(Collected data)
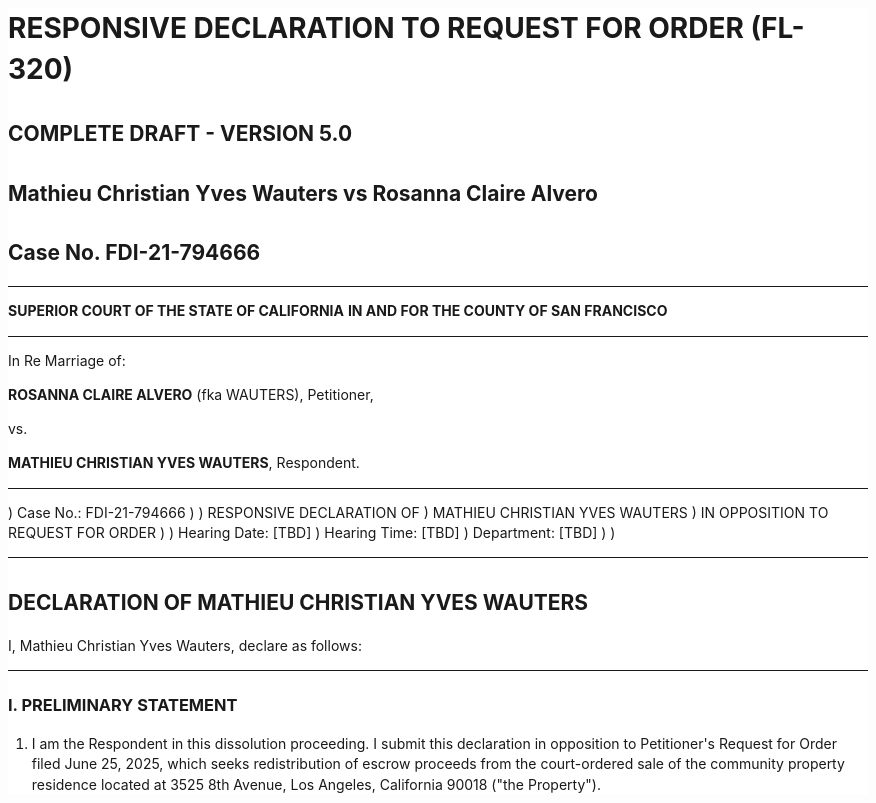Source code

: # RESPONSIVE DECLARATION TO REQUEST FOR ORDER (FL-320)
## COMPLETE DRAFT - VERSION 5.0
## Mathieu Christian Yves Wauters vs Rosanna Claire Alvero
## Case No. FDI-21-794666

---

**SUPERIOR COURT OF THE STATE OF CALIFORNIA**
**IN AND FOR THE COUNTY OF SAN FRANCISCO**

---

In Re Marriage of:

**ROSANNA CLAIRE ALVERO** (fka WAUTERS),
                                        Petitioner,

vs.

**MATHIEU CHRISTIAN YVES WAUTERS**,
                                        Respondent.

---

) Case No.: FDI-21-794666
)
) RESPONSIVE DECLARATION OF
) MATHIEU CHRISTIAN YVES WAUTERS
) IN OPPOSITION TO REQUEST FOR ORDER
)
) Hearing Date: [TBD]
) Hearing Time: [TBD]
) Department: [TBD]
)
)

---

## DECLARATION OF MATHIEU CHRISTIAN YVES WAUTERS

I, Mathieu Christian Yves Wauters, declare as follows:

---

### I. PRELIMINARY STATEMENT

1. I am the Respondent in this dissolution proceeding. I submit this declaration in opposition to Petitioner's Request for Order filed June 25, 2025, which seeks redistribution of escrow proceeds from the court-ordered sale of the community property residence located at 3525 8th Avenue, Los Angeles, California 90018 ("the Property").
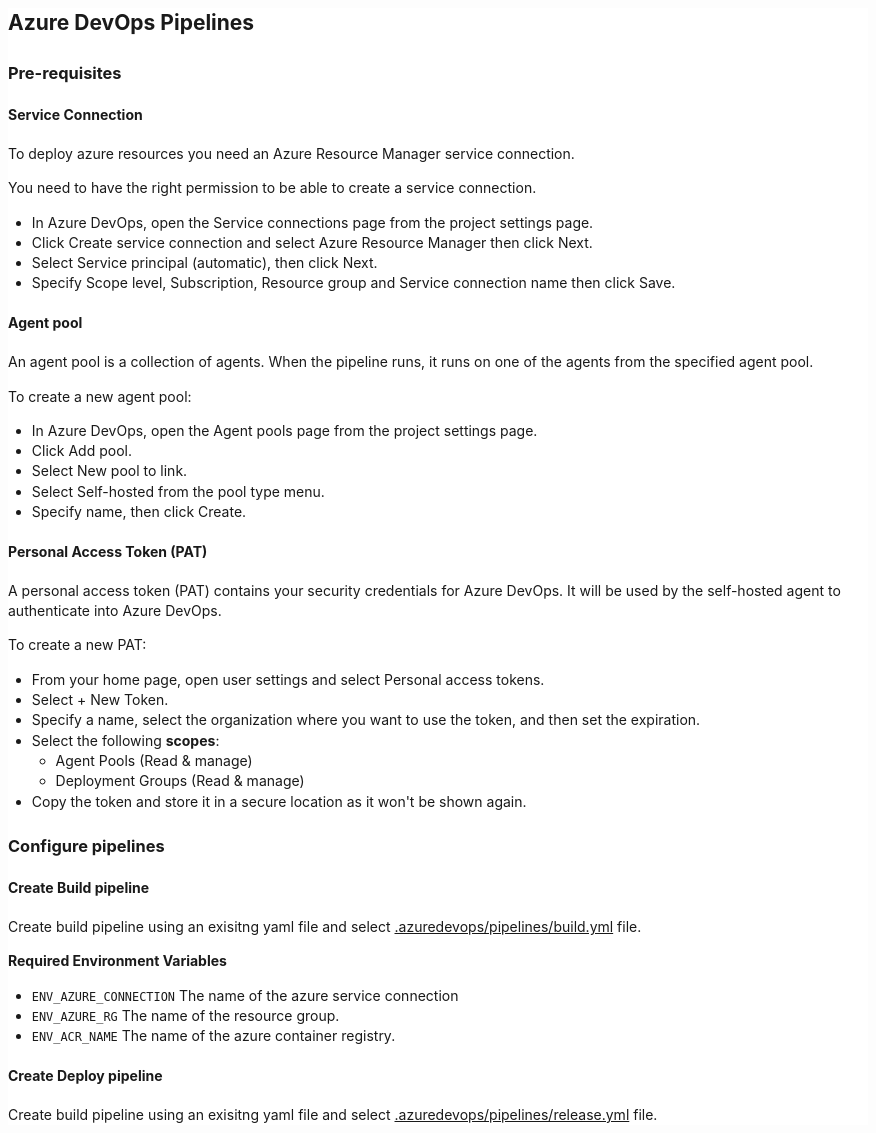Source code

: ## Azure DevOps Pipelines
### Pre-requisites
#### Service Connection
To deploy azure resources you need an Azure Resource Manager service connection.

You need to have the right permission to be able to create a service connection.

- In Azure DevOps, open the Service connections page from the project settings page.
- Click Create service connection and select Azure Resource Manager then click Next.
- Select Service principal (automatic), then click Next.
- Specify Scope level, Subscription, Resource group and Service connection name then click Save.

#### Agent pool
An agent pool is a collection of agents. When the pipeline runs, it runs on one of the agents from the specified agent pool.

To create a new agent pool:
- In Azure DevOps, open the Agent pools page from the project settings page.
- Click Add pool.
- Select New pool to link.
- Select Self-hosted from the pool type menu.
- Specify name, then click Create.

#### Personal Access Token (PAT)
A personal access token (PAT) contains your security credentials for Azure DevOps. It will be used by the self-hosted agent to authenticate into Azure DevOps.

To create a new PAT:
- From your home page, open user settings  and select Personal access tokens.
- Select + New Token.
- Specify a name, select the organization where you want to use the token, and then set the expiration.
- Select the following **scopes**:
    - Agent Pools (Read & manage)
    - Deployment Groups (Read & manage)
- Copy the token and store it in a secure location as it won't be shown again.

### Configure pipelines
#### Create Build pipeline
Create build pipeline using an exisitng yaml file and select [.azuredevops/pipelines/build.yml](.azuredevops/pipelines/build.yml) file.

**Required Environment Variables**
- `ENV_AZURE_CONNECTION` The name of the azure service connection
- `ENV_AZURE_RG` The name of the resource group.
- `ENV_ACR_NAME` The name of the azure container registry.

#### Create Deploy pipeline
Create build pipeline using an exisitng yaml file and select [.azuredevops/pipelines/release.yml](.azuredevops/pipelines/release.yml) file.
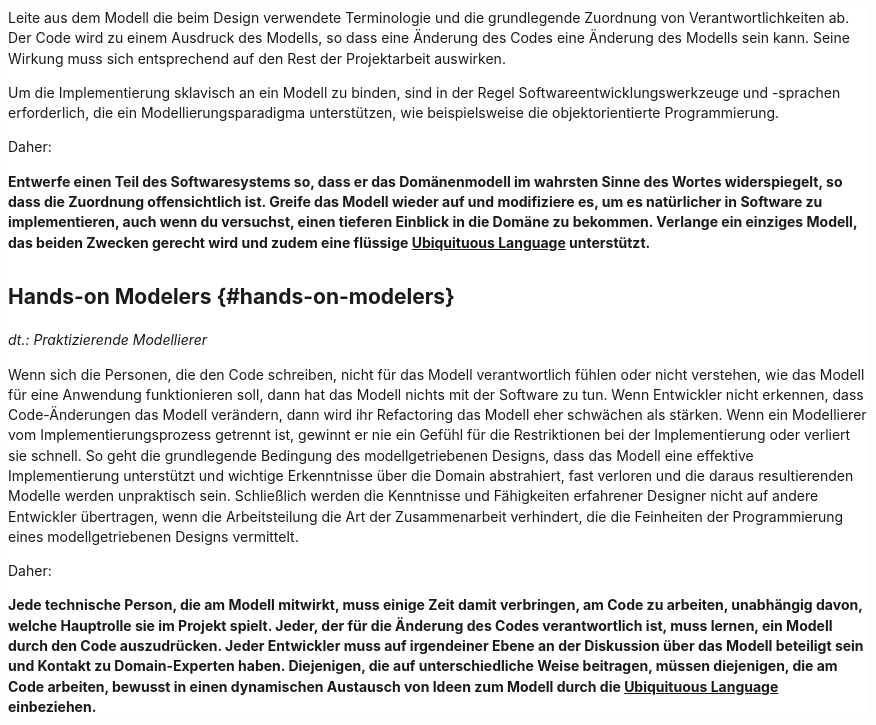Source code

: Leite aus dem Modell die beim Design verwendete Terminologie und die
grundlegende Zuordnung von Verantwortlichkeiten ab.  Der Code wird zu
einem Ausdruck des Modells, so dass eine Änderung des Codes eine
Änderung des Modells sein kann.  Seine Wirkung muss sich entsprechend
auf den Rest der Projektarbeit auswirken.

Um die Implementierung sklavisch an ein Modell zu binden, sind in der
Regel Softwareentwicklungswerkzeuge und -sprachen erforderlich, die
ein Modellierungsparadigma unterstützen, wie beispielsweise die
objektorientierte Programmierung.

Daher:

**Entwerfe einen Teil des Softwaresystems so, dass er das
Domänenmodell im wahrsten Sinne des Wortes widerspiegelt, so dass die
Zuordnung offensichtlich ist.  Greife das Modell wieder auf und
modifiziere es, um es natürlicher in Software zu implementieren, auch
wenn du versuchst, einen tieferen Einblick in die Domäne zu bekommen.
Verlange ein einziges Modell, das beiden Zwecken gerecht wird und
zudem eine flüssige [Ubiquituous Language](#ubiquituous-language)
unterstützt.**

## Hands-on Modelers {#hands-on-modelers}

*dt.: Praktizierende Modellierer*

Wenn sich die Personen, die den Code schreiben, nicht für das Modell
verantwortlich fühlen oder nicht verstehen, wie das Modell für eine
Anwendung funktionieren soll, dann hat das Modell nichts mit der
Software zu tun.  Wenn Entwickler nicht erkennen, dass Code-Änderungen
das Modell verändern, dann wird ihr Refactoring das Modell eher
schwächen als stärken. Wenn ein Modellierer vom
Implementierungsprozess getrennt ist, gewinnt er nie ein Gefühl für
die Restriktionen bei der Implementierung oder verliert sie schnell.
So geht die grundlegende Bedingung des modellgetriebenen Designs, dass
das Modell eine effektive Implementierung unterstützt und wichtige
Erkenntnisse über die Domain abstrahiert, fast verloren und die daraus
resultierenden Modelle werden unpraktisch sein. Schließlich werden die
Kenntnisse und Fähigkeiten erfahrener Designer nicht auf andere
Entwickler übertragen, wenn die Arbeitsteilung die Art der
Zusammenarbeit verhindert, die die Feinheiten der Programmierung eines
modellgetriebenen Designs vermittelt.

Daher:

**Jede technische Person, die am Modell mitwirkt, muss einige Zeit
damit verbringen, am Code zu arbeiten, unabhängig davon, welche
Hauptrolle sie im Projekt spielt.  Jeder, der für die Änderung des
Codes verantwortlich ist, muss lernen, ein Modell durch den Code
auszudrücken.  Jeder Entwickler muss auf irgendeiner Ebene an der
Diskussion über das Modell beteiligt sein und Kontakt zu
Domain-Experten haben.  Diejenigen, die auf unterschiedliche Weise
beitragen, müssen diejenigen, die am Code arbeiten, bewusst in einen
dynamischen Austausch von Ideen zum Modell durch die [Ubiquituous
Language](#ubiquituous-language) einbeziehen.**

• **TASK TO CARRY OUT**: Print an exact copy of the lines above, from the one containing "azure service connection" through the one containing "Verlange ein einziges", and leave out the pictures.

• **SOLVED EXERCISE**:
- `ENV_AZURE_CONNECTION` The name of the azure service connection
- `ENV_AZURE_RG` The name of the resource group.
- `ENV_ACR_NAME` The name of the azure container registry.

#### Create Deploy pipeline
Create build pipeline using an exisitng yaml file and select [.azuredevops/pipelines/release.yml](.azuredevops/pipelines/release.yml) file.
Source code

: Leite aus dem Modell die beim Design verwendete Terminologie und die
grundlegende Zuordnung von Verantwortlichkeiten ab.  Der Code wird zu
einem Ausdruck des Modells, so dass eine Änderung des Codes eine
Änderung des Modells sein kann.  Seine Wirkung muss sich entsprechend
auf den Rest der Projektarbeit auswirken.

Um die Implementierung sklavisch an ein Modell zu binden, sind in der
Regel Softwareentwicklungswerkzeuge und -sprachen erforderlich, die
ein Modellierungsparadigma unterstützen, wie beispielsweise die
objektorientierte Programmierung.

Daher:

**Entwerfe einen Teil des Softwaresystems so, dass er das
Domänenmodell im wahrsten Sinne des Wortes widerspiegelt, so dass die
Zuordnung offensichtlich ist.  Greife das Modell wieder auf und
modifiziere es, um es natürlicher in Software zu implementieren, auch
wenn du versuchst, einen tieferen Einblick in die Domäne zu bekommen.
Verlange ein einziges Modell, das beiden Zwecken gerecht wird und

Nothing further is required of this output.